Entries supplied Block Start
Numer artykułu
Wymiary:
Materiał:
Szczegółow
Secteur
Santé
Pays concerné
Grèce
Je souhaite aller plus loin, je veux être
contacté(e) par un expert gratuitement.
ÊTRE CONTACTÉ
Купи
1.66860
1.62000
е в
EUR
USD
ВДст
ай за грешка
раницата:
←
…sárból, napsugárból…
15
Entries supplied Block End
The task ::
Please format the entries as a numbered list and leave out any blank lines.

Response ::
1. Numer artykułu
2. Wymiary:
3. Materiał:
4. Szczegółow
5. Secteur
6. Santé
7. Pays concerné
8. Grèce
9. Je souhaite aller plus loin, je veux être
10. contacté(e) par un expert gratuitement.
11. ÊTRE CONTACTÉ
12. Купи
13. 1.66860
14. 1.62000
15. е в
16. EUR
17. USD
18. ВДст
19. ай за грешка
20. раницата:
21. ←
22. …sárból, napsugárból…
23. 15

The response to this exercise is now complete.